In an interview on "CBS This Morning" Friday, Philadelphia Eagles head coach Doug Pederson addressed the ongoing debate over whether NFL players should be allowed to protest during the national anthem. Asked how he's approached the controversy with his players, Pederson said it hasn't "divided our team whatsoever." 

"You know, it's something I started my first year and it's obviously a subject that can be – I don't want it to be divisive or split our team in two and the thing is our team is very cohesive. We're a one sort of a one-mind team and I understand that our players honor the flag and they honor the men and women of the military and the armed forces and sometimes with these players, and guys like Malcolm Jenkins, who has been a tremendous leader of our football team, not only on the field but also off the field and what he's done in creating awareness to a lot of social injustices that plague our players. Our players are not immune to the things that are going on in society.
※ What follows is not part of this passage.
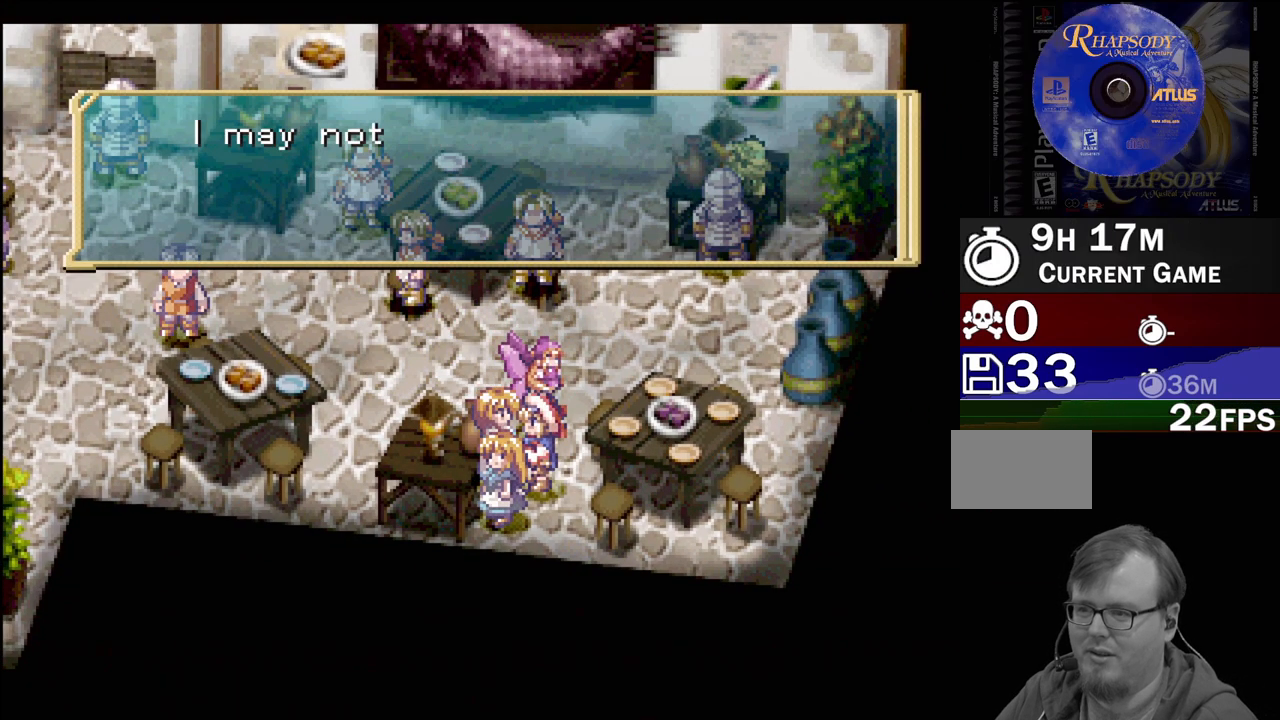
{"buttons": ["CROSS"], "events": [[17, "CROSS", "up"], [417, "CROSS", "down"]]}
It's obviously an ongoing debate with the league and the players association and it's still their right to do that," Pederson said.

Eagles players Malcolm Jenkins and Michael Bennett remained off the field during the national anthem in their game against the Cleveland Browns Thursday night. Earlier this month, President Trump renewed his attacks on NFL players who protest the national anthem, tweeting that "most of them are unable to define" what they are demonstrating against. 

Pederson has been called one of the most innovative and dynamic coaches in the NFL. Last season, after losing star quarterback Carson Wentz to injury, Pederson led the "underdog" Eagles to their first Super Bowl victory in franchise history against the New England Patriots. He's out with a new memoir inspired by that experience called, "Fearless: How an Underdog Becomes a Champion." 

"For me it was just about staying the course, staying true to who I believe that I am, being open, being honest, being transparent with the players, being firm with the players but at the same time listening to the players. And I think that's been the difference for me, is listening to the guys and that's what helped us win this championship… It was just the connection that our team had all season long that helped us win," Pederson said.